According to the current context, returns the action the agent chooses at that time step.
Parameters
- contextnp.ndarray (2D)
The context features for which to estimate rewards of each arm. Shape (1, n_context_features).
Returns
int - the index of the current action. float - the probability of selecting the action.
- class ilovebandits.agents.RandomForestUcbAgent(arms: int, n_rounds_random: int = 200, base_model: RandomForestClassifier | RandomForestRegressor = RandomForestClassifier(criterion='log_loss', max_depth=3, min_samples_leaf=20, random_state=42), vpar: float = 1.0, one_model_per_arm: bool = True, rng_seed=None, min_rewards_per_arm: int = 2, min_samples_to_ignore_arm: int = 100)
Bases:
BaseTreeEnsembleContextualAgent- reset_agent()
Reset agent parameters such as arm counters.
- sample_qvals()
Sample Q-values from current distribution.
- take_agent_action(context: ndarray) Tuple[int, float]
Takes one step for the agent.
According to the current context, returns the action the agent chooses at that time step.
Parameters
- contextnp.ndarray (2D)
The context features for which to estimate rewards of each arm. Shape (1, n_context_features).
Returns
int - the index of the current action. float - the probability of selecting the action.
ilovebandits.sim module
Classes to perform simulations.
- exception ilovebandits.sim.NoRewardsReceivedError
Bases:
ExceptionException raised when no rewards were received during the simulation.
- exception ilovebandits.sim.NotAbleToUpdateBanditError(info_last_ite_failed: Tuple)
Bases:
ExceptionException raised when it was not possible to update the bandit during the whole simulation.
- class ilovebandits.sim.SimContBandit(min_ites_to_train: int, update_factor: int, agent, model_env)
Bases:
objectPerform a simulation with delays for contextual bandits.
- reset_agent_and_env()
Reset agent and environment.
ilovebandits.utils module
Utils functions for the package.
- ilovebandits.utils.argmax(q_values: List, rng: Generator) Tuple[int, float, List[int]]

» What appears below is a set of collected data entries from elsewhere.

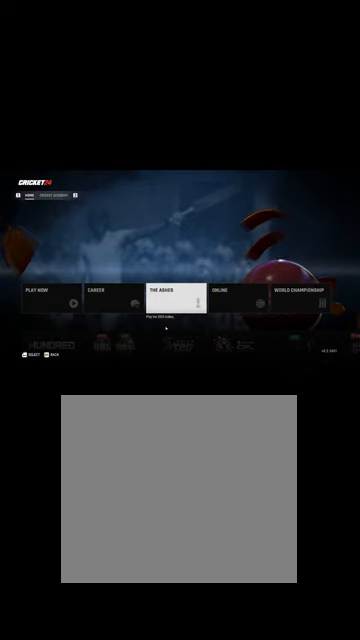
Gameplay with a controller (Xbox layout); each line is a JSON object with the inputs held at the frame after it. "events" lists button and stick changes between this image and that frame as [ms after this image, input, new state], when the widget could be followed in between.
{"buttons": [], "left_stick": "center", "right_stick": "center", "events": []}
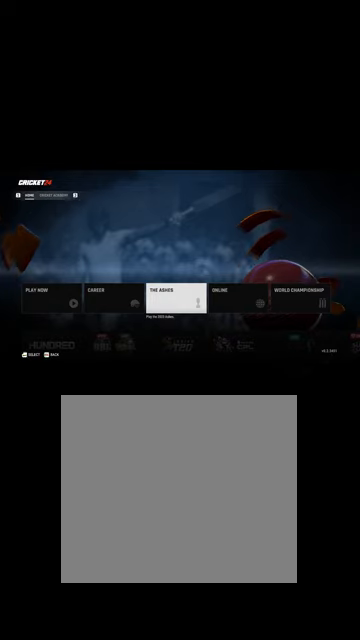
{"buttons": [], "left_stick": "center", "right_stick": "center", "events": []}
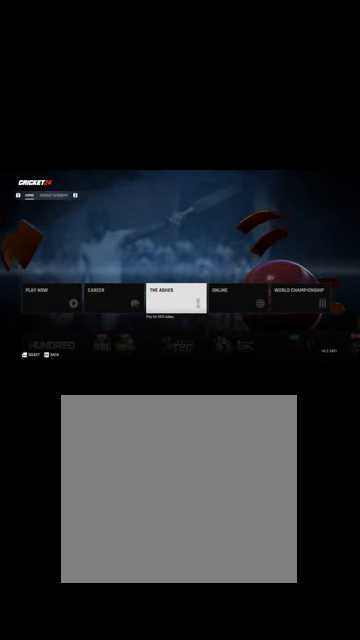
{"buttons": [], "left_stick": "center", "right_stick": "center", "events": []}
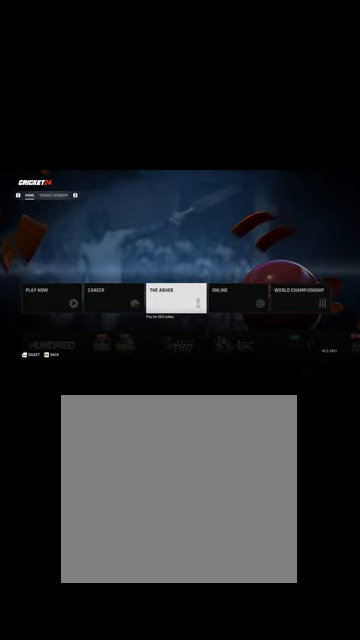
{"buttons": [], "left_stick": "center", "right_stick": "center", "events": []}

Takes in a list of q_values and returns the index of the item with the highest value. Breaks ties randomly.
Returns
int - the index of the highest value in q_values. float - the probability of selecting the action. list[int] - the list of indices that are tied for the highest value.

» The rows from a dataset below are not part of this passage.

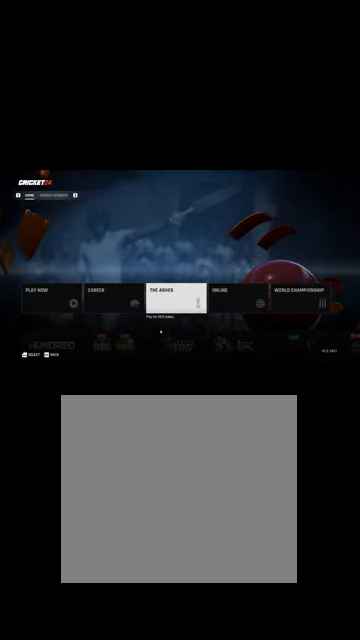
{"buttons": [], "left_stick": "center", "right_stick": "center", "events": []}
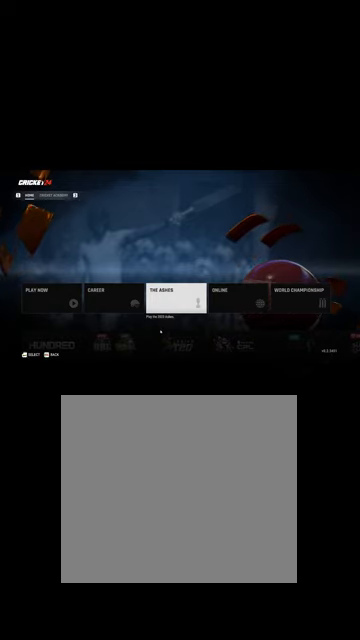
{"buttons": [], "left_stick": "center", "right_stick": "center", "events": [[167, "left_stick", "up-left"], [300, "left_stick", "center"]]}
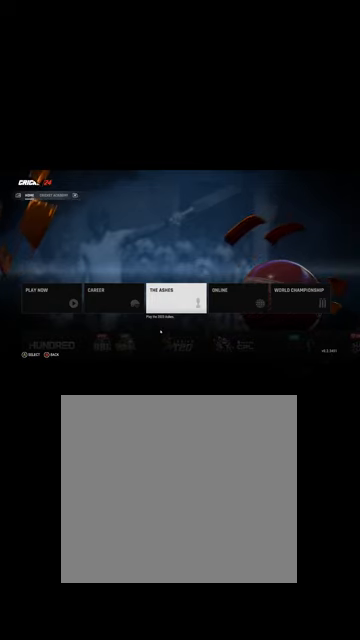
{"buttons": [], "left_stick": "right", "right_stick": "center", "events": [[134, "left_stick", "left"], [267, "left_stick", "center"], [500, "left_stick", "right"]]}
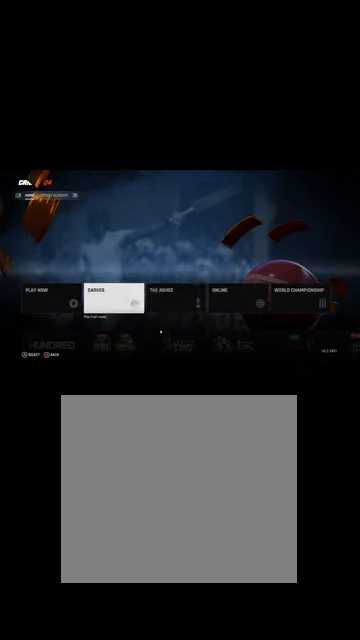
{"buttons": [], "left_stick": "left", "right_stick": "center", "events": [[134, "left_stick", "center"], [400, "left_stick", "left"]]}
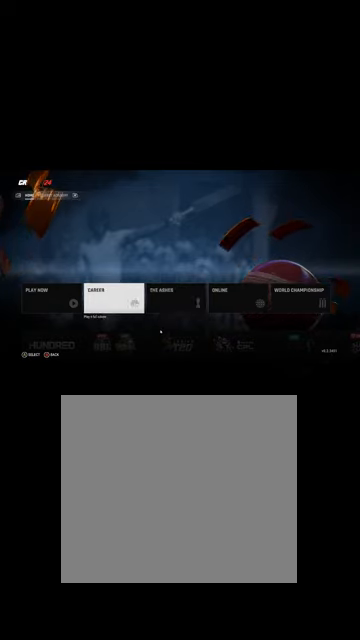
{"buttons": [], "left_stick": "left", "right_stick": "center", "events": [[34, "left_stick", "center"], [367, "left_stick", "left"]]}
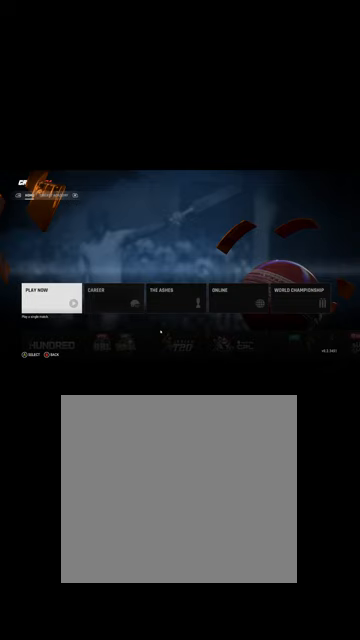
{"buttons": [], "left_stick": "center", "right_stick": "center", "events": [[67, "left_stick", "center"], [167, "left_stick", "right"], [267, "left_stick", "center"]]}
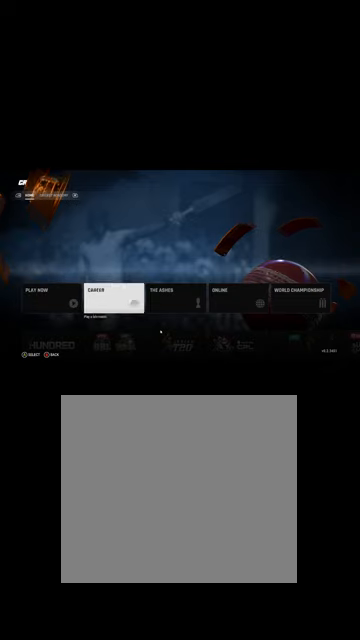
{"buttons": [], "left_stick": "center", "right_stick": "center", "events": [[134, "left_stick", "right"], [267, "left_stick", "center"]]}
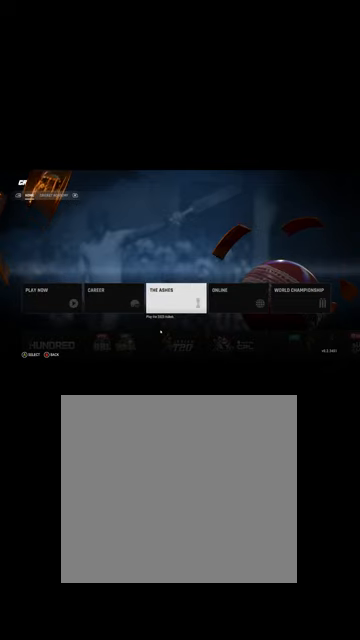
{"buttons": [], "left_stick": "left", "right_stick": "center", "events": [[34, "left_stick", "up-right"], [100, "left_stick", "center"], [467, "left_stick", "left"]]}
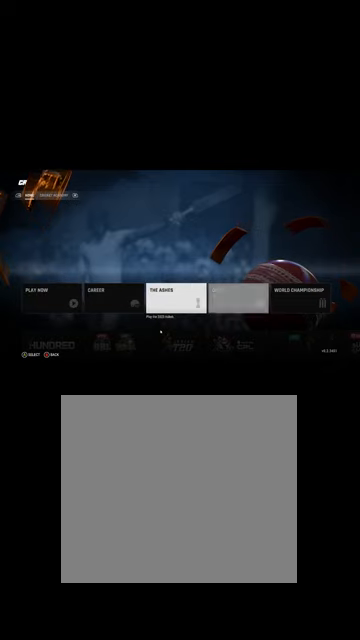
{"buttons": [], "left_stick": "left", "right_stick": "center", "events": [[134, "left_stick", "center"], [400, "left_stick", "left"]]}
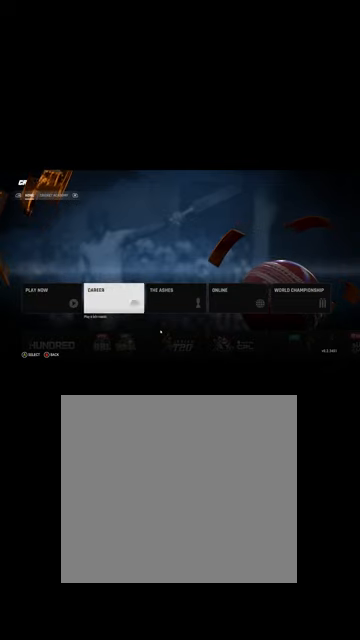
{"buttons": [], "left_stick": "center", "right_stick": "center", "events": [[100, "left_stick", "center"], [167, "left_stick", "left"], [334, "left_stick", "center"]]}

- ilovebandits.utils.find_max_indices(numbers: List) List
Returns a list with the index of the max number. In case of tie, the indexs of the tied numbers are returned.
- ilovebandits.utils.find_max_numbers(numbers: List) List
Returns a list with the max number. In case of tie, the tied numbers are returned.
- ilovebandits.utils.is_fitted(model) bool
Module contents
Configure submodules say the library what to do when calling “ilovebandits.submodule.